*EXERCISE PROMPT*: Below are the records; retype them exactly and omit each picture.

*SOURCE RECORDS*:
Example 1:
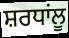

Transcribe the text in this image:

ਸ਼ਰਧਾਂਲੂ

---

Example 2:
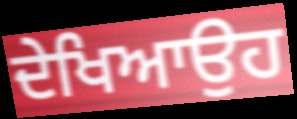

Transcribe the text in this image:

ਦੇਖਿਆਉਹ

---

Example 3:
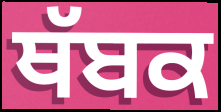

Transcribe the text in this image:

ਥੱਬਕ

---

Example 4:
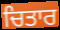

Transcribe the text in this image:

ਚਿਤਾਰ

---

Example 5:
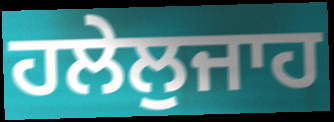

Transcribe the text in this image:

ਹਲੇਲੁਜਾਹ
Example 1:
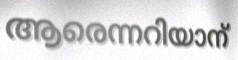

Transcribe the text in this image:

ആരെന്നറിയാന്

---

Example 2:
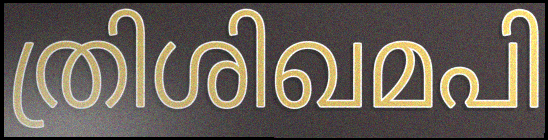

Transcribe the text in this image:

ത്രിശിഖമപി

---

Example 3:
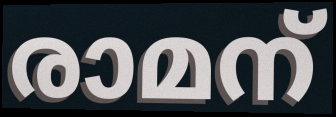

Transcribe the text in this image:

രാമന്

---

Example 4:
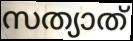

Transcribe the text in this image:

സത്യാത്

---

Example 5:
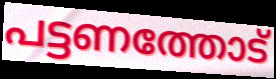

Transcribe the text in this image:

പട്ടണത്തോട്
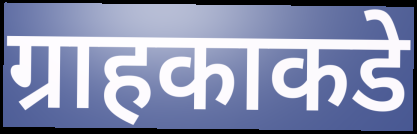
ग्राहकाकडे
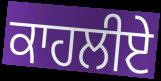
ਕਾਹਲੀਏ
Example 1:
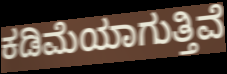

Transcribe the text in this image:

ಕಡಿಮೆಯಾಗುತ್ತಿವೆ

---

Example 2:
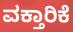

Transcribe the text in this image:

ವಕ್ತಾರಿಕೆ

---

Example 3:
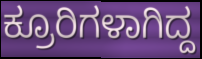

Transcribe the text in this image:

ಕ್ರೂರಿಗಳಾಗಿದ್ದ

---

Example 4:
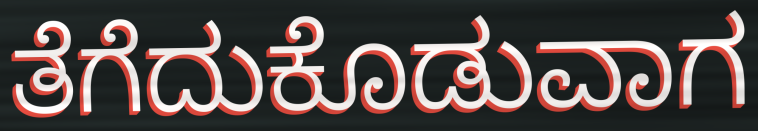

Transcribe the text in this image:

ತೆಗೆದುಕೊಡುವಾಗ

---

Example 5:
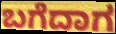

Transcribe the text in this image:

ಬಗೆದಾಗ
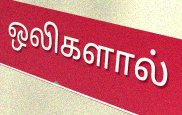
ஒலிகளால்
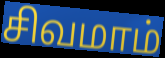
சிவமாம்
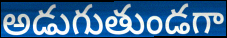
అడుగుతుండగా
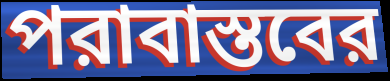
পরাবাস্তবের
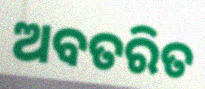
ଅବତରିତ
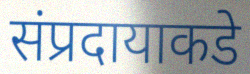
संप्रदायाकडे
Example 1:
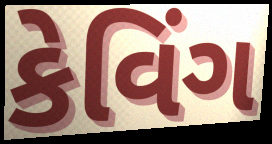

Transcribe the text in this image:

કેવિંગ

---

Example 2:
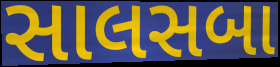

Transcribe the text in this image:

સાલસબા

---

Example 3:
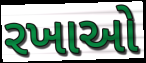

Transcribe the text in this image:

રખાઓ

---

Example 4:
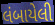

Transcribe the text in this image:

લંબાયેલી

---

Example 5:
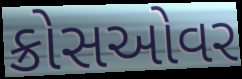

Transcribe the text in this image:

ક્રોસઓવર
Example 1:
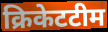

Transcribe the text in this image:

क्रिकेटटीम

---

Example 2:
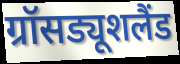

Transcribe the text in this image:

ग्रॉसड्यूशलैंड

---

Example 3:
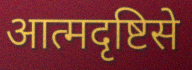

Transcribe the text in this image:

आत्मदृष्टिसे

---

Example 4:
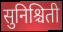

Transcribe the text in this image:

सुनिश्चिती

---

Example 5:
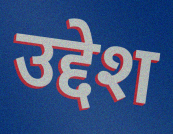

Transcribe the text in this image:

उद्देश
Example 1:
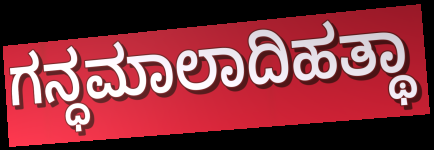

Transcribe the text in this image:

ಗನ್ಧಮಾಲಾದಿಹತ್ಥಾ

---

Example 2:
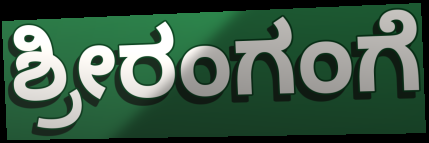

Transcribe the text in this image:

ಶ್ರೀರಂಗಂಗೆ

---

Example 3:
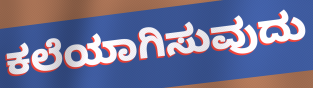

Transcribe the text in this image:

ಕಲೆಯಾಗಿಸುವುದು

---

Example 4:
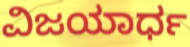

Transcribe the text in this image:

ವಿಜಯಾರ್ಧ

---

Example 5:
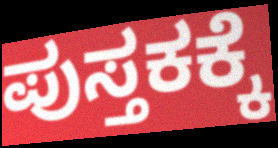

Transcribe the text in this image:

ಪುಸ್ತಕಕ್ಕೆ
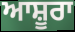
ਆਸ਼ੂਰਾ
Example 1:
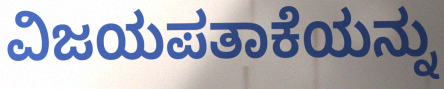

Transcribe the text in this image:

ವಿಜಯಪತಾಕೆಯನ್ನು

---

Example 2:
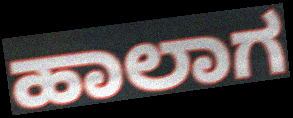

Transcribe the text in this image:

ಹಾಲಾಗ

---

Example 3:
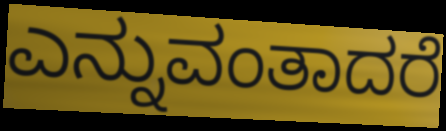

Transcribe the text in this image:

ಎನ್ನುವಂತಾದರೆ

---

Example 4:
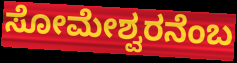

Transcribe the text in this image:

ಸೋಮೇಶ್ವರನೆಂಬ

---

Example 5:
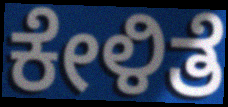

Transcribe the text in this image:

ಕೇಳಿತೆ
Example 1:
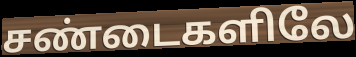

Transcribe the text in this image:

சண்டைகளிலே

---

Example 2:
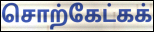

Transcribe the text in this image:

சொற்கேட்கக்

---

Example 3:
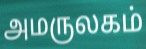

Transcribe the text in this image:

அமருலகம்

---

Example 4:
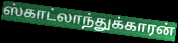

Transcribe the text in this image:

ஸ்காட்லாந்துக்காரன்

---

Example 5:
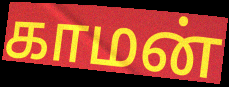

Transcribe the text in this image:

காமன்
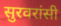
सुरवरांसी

*RESPONSE TO THIS EXERCISE*:
Example 1:

Transcribe the text in this image:

ਸ਼ਰਧਾਂਲੂ

---

Example 2:

Transcribe the text in this image:

ਦੇਖਿਆਉਹ

---

Example 3:

Transcribe the text in this image:

ਥੱਬਕ

---

Example 4:

Transcribe the text in this image:

ਚਿਤਾਰ

---

Example 5:

Transcribe the text in this image:

ਹਲੇਲੁਜਾਹ
Example 1:

Transcribe the text in this image:

ആരെന്നറിയാന്

---

Example 2:

Transcribe the text in this image:

ത്രിശിഖമപി

---

Example 3:

Transcribe the text in this image:

രാമന്

---

Example 4:

Transcribe the text in this image:

സത്യാത്

---

Example 5:

Transcribe the text in this image:

പട്ടണത്തോട്
ग्राहकाकडे
ਕਾਹਲੀਏ
Example 1:

Transcribe the text in this image:

ಕಡಿಮೆಯಾಗುತ್ತಿವೆ

---

Example 2:

Transcribe the text in this image:

ವಕ್ತಾರಿಕೆ

---

Example 3:

Transcribe the text in this image:

ಕ್ರೂರಿಗಳಾಗಿದ್ದ

---

Example 4:

Transcribe the text in this image:

ತೆಗೆದುಕೊಡುವಾಗ

---

Example 5:

Transcribe the text in this image:

ಬಗೆದಾಗ
ஒலிகளால்
சிவமாம்
అడుగుతుండగా
পরাবাস্তবের
ଅବତରିତ
संप्रदायाकडे
Example 1:

Transcribe the text in this image:

કેવિંગ

---

Example 2:

Transcribe the text in this image:

સાલસબા

---

Example 3:

Transcribe the text in this image:

રખાઓ

---

Example 4:

Transcribe the text in this image:

લંબાયેલી

---

Example 5:

Transcribe the text in this image:

ક્રોસઓવર
Example 1:

Transcribe the text in this image:

क्रिकेटटीम

---

Example 2:

Transcribe the text in this image:

ग्रॉसड्यूशलैंड

---

Example 3:

Transcribe the text in this image:

आत्मदृष्टिसे

---

Example 4:

Transcribe the text in this image:

सुनिश्चिती

---

Example 5:

Transcribe the text in this image:

उद्देश
Example 1:

Transcribe the text in this image:

ಗನ್ಧಮಾಲಾದಿಹತ್ಥಾ

---

Example 2:

Transcribe the text in this image:

ಶ್ರೀರಂಗಂಗೆ

---

Example 3:

Transcribe the text in this image:

ಕಲೆಯಾಗಿಸುವುದು

---

Example 4:

Transcribe the text in this image:

ವಿಜಯಾರ್ಧ

---

Example 5:

Transcribe the text in this image:

ಪುಸ್ತಕಕ್ಕೆ
ਆਸ਼ੂਰਾ
Example 1:

Transcribe the text in this image:

ವಿಜಯಪತಾಕೆಯನ್ನು

---

Example 2:

Transcribe the text in this image:

ಹಾಲಾಗ

---

Example 3:

Transcribe the text in this image:

ಎನ್ನುವಂತಾದರೆ

---

Example 4:

Transcribe the text in this image:

ಸೋಮೇಶ್ವರನೆಂಬ

---

Example 5:

Transcribe the text in this image:

ಕೇಳಿತೆ
Example 1:

Transcribe the text in this image:

சண்டைகளிலே

---

Example 2:

Transcribe the text in this image:

சொற்கேட்கக்

---

Example 3:

Transcribe the text in this image:

அமருலகம்

---

Example 4:

Transcribe the text in this image:

ஸ்காட்லாந்துக்காரன்

---

Example 5:

Transcribe the text in this image:

காமன்
सुरवरांसी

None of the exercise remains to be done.